Personally I have never been a wisher, even with the Turkey bone. Always look at the most direct approach to get to what I want to try to change. Most times it takes a lot of time and a lot of hard work to achieve those things.
Same with people, I go as directly to them as possible. Don't care if it's a superior at my work place/local government officials/friends or relatives. Many of those " higher ups" may not like what I have to say, but most I have dealt with respect my choice of approach.
Why you have waited 10 years and call this a "wish", I haven't a clue. When I saw the title of your thread, I expected something like "World Peace" or "Good Health to all". What you said in your post does not fall into what I categorize as a "Wish", sorry.
hckynut 🥅🏒
12-19-2021 07:00 PM - edited 12-19-2021 07:02 PM
And what gives you the "right" or duty to FIX her?
Everybody, including you, has faults! We are humans!
12-19-2021 07:49 PM
Have you considered the fact that she may have a hearing deficit and isn't aware that she is interrupting?
12-19-2021 08:46 PM
I suggest you look within and ask yourself what YOU do that bothers others and remedy that before asking anyone else to change.
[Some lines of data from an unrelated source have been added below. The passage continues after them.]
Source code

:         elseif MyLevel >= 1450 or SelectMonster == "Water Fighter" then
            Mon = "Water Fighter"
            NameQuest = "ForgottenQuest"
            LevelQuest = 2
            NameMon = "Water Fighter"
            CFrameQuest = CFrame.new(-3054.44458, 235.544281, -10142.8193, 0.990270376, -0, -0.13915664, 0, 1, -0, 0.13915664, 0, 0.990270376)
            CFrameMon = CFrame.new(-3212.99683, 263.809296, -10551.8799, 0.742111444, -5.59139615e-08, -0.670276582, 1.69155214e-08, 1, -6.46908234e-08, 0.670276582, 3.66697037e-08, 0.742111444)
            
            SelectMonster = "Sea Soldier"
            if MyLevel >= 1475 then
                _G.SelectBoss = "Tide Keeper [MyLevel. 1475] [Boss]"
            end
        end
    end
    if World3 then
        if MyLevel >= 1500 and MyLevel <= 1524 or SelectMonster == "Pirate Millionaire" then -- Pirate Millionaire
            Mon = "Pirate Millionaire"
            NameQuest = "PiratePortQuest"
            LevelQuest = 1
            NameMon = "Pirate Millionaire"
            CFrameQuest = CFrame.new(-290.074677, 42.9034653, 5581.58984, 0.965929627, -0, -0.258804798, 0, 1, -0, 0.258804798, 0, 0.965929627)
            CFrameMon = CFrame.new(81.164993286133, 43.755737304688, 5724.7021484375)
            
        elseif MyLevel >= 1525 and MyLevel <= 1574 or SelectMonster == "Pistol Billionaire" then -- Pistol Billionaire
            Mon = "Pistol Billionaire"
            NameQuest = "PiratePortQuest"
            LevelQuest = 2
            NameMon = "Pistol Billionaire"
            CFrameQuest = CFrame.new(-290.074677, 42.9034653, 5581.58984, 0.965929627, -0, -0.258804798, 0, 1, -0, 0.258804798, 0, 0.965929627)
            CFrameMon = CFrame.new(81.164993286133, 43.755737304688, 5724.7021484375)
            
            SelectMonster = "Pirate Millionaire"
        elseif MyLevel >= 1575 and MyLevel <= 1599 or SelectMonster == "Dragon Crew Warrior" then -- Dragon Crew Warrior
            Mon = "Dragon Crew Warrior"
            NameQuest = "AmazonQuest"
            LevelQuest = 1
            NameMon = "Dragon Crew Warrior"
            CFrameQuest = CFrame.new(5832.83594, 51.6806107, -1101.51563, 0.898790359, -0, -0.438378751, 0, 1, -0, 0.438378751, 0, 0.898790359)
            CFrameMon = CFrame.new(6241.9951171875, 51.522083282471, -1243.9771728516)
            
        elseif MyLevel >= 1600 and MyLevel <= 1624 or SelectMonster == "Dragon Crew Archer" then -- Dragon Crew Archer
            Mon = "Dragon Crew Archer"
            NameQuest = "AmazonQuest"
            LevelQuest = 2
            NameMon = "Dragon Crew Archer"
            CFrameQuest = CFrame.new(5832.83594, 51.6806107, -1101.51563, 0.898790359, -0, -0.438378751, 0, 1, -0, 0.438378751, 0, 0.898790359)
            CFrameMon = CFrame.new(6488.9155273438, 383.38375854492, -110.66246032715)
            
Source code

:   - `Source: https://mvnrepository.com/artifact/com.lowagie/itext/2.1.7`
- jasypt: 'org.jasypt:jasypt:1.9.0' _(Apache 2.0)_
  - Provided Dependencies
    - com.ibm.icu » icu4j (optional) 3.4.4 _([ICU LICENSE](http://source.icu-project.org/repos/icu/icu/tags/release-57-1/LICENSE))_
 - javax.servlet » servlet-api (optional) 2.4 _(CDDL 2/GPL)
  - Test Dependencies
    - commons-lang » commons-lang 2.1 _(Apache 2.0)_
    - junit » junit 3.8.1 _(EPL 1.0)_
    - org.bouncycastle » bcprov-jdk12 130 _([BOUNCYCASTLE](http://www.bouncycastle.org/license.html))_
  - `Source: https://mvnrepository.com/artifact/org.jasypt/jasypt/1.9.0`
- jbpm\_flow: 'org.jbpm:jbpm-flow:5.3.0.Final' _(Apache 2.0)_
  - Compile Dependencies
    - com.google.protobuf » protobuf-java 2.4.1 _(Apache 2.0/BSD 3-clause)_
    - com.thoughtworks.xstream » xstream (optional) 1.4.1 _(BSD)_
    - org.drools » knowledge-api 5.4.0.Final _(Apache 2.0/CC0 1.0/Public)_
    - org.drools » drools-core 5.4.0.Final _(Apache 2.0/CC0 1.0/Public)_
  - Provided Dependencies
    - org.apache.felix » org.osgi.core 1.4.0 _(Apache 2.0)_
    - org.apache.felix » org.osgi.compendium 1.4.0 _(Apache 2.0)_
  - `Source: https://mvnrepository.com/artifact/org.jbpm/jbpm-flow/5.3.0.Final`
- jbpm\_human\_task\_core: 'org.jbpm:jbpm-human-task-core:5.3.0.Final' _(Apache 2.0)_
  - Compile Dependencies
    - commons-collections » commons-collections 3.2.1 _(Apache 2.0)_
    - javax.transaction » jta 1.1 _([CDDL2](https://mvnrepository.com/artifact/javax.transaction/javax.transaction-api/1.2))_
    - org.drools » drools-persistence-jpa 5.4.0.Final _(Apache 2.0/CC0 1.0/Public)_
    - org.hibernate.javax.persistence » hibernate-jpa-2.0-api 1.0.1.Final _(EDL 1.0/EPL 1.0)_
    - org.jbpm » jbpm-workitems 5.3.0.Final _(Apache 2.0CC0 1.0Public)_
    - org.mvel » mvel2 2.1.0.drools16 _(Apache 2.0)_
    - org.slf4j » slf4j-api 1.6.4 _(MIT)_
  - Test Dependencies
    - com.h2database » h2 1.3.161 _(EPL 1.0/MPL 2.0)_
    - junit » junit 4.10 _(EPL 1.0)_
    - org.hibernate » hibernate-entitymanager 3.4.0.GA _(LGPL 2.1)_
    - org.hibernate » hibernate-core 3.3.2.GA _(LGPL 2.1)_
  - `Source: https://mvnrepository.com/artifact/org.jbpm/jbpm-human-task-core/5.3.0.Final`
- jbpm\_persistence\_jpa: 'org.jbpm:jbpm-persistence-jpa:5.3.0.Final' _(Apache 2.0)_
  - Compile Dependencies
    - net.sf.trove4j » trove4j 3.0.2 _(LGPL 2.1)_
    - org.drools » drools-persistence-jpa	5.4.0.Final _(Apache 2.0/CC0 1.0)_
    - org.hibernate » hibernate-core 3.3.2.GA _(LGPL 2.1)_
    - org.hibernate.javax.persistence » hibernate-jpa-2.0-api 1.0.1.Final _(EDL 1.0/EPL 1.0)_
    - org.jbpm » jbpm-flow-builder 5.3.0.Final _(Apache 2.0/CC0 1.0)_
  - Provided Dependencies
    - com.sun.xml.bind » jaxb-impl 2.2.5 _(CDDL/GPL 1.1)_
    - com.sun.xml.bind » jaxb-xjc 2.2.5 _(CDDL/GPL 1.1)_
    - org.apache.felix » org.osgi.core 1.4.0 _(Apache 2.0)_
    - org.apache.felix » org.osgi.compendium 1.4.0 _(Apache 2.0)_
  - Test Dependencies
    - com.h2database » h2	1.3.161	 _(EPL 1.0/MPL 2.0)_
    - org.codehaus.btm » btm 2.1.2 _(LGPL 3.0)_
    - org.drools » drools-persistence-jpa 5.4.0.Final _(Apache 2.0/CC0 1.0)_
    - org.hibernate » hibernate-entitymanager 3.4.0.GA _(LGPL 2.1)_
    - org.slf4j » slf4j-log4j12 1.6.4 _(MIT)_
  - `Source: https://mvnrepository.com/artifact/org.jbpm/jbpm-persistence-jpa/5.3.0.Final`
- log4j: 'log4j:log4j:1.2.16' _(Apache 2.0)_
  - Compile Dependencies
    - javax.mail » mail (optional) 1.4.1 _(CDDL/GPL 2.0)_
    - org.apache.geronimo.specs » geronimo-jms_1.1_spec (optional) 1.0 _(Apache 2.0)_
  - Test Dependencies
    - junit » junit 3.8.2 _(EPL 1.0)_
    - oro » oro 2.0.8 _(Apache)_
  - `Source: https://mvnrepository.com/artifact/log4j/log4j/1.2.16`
12-20-2021 08:31 AM - edited 12-20-2021 08:34 AM
@rcfan wrote:Have you considered the fact that she may have a hearing deficit and isn't aware that she is interrupting?
@rcfan Nope. I have a hearing issue and have always been able to, if nothing else, see someone's body language or lips moving. With discreetly placed hearing aides in both ears for many years, these non-stop talkers and interrupters are passed annoying.
My cousin has always done this and begins with "You'll love this story"...or "This is so funny". I like to judge my reactions for myself. The stories go on and on neither funny or loved.
The way I handled the situation is to tell her that others would also like to have a chance to speak, so can she please take a breather. No, she hasn't cut it out and I have to repeat it each time we're together, but it works...temporarily.
***Many people are nervous or uncomfortable in social situations and this is their way to get the floor.